Extracted data entries:
☆ ☆ ☆ ☆ ☆ ☆ ☆
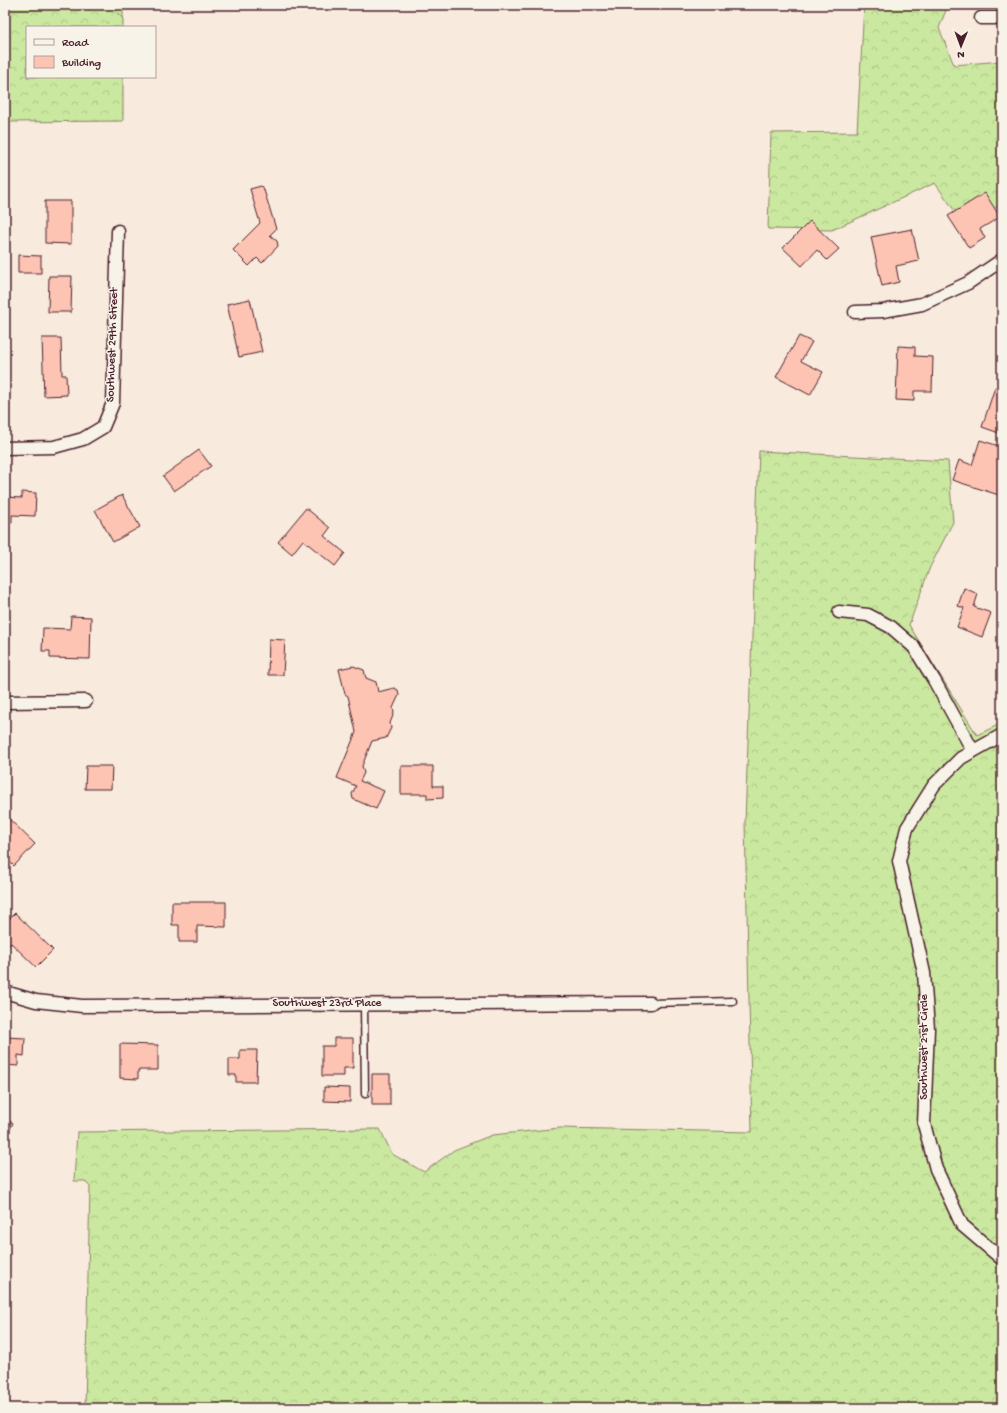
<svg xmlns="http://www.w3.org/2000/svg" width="1007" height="1413" font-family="'Gochi Hand',sans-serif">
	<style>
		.green { fill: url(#green-dots); stroke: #8a8465 }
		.forest { fill: url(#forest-crowns); stroke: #8a8465 }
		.building { fill: #fdc4b3; stroke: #4a1f2b }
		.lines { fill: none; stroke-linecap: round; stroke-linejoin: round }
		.lane-casing { stroke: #4a1f2b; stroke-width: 9 }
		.street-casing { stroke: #4a1f2b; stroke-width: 15 }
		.lane { stroke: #f7f3e8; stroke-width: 6 }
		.street { stroke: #f7f3e8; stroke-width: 12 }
		.labels { text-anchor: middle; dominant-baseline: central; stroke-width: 3; stroke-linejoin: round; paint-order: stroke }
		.street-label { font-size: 12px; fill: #4a1f2b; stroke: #f7f3e8 }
	</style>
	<defs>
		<pattern id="green-dots" width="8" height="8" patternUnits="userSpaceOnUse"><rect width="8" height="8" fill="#cae89f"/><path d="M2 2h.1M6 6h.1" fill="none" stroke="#afc789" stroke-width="1.8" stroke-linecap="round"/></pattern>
		<pattern id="forest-crowns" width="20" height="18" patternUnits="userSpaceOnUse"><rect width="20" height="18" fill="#cae89f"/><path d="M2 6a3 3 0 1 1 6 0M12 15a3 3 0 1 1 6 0" fill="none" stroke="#afc789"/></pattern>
	</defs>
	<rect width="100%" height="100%" fill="#f8eadd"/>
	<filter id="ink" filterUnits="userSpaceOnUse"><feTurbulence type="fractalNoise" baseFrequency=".025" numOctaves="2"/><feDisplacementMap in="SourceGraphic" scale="8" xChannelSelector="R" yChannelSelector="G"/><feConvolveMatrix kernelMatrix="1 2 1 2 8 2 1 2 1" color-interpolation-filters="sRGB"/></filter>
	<g filter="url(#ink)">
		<path class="green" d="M111,5H123V19Z"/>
		<path class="forest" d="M5,5H111L123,19V27H27V77H123V121L5,122Z
			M864,5H948L939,28L954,65L1002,61V202L969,231L935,183L832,230L768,229L771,133L857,132Z
			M759,451L948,461L953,522L930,567L909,625L977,735L1002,723V1408H85L90,1187L85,1181H74L77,1132L380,1129L392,1154L424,1172L454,1150L492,1135L560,1128L752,1132L745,822Z"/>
		<path class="building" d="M1002,55V99H1001Z
			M261,186L264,190L276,229L270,235L277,241L278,246L262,263L257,258L249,266L233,250L260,223L250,189Z
			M985,193L1000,217L980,229L985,238L969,248L948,216Z
			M45,201H71V244L45,243Z
			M810,221L839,249L827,260L817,250L802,266L783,248Z
			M912,229L919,261L896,266L899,282L882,286L871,237Z
			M18,255L41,256V273H18Z
			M49,276H72L71,312H48Z
			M250,299L262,352L239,357L227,304Z
			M799,336L812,342L801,361L823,372L810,395L776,377Z
			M42,338H61L62,375H66L67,395L44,396Z
			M898,346L915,347V356L933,357L932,391H914V401L896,400Z
			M995,387L1002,389V434L982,427Z
			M980,440L1002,447V496L952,480L959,460L972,465Z
			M199,450L211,466L174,491L163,476Z
			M22,492L36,493L35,516L12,515V523L5,522V497L22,498Z
			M122,495L140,527L113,542L95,510Z
			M306,508L330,528L324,536L345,553L335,566L303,540L292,554L278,542Z
			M964,588L978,594L974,607L991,613L982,637L957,627L964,608L958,606Z
			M71,616L91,617L90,659L50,658V651H42L43,628L70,629Z
			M269,639L285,640L283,675H268Z
			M353,666L364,670L366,678L376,682L378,692L394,688L398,690L399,695L393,708L394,713L390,723L391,728L386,738L372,741L362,766L364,773L360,781L384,791L376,809L353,799L352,794L356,786L337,778L356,732L348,696L345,694L339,669Z
			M86,766H112L111,789H85Z
			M401,766H433V786H443V798L427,799V794H401Z
			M6,816L35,844L14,866L5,857Z
			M172,902H226V927L197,926V942H179V925H172Z
			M15,913L53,950L36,967L11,943L7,947L5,945V923Z
			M5,1037L25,1038L24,1056L18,1055V1066L5,1065Z
			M334,1038H353V1068H344V1076H322V1046H334Z
			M120,1044L158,1045V1070H138V1079L120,1078Z
			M240,1050H257L256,1082H236V1075H229V1059H240Z
			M372,1074H390V1105H372Z
			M324,1087L350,1088V1102L324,1101Z
			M5,1119L13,1123L5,1138Z"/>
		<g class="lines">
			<defs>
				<path id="lane" d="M651,1003L733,1001
					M364,1004L365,1094"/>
				<path id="street" d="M981,18H1002
					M855,312L883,311L922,304L968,283L1002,260
					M5,448L54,447L83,439L103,427L113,403L118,231
					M839,612L868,615L891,627L914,647L934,680L973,751
					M5,702L86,701
					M1002,735L961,758L934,785L907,828L899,861L924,973L928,1029L924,1124L936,1169L962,1225L1002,1259
					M5,992L36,1001L82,1006L651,1003"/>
			</defs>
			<use href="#lane" class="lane-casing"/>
			<use href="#street" class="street-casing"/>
			<use href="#lane" class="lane"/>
			<use href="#street" class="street"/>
		</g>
	</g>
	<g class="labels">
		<g class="street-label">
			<text transform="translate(113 345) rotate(-88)">Southwest 29th Street</text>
			<text x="327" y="1004">Southwest 23rd Place</text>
			<text transform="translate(925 1047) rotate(-90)">Southwest 21st Circle</text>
		</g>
	</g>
	<rect width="1007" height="1413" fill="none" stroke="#f7f3e8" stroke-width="20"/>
	<rect x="10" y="10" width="987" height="1393" fill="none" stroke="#4a1f2b" stroke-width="1.5" filter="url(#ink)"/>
	<rect x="26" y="26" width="130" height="52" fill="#f7f3e8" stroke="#b29e9c"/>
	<rect x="34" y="39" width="20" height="6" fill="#f7f3e8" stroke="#b29e9c"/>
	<text x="62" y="46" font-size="12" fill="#4a1f2b">Road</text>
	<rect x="34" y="56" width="20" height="12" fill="#fdc4b3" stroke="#b29e9c"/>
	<text x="62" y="66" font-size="12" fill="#4a1f2b">Building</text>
	<g transform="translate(961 46) rotate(181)" stroke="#f7f3e8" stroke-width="3" paint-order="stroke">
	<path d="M0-3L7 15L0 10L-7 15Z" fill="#4a1f2b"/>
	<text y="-6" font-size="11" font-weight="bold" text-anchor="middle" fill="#4a1f2b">N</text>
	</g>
</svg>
☆ ☆ ☆ ☆ ☆ ☆ ☆
WHAT IS EXPECTED:
Report each line above that includes the string "lines".

REPLY TO THE TASK:
		.lines { fill: none; stroke-linecap: round; stroke-linejoin: round }
		<g class="lines">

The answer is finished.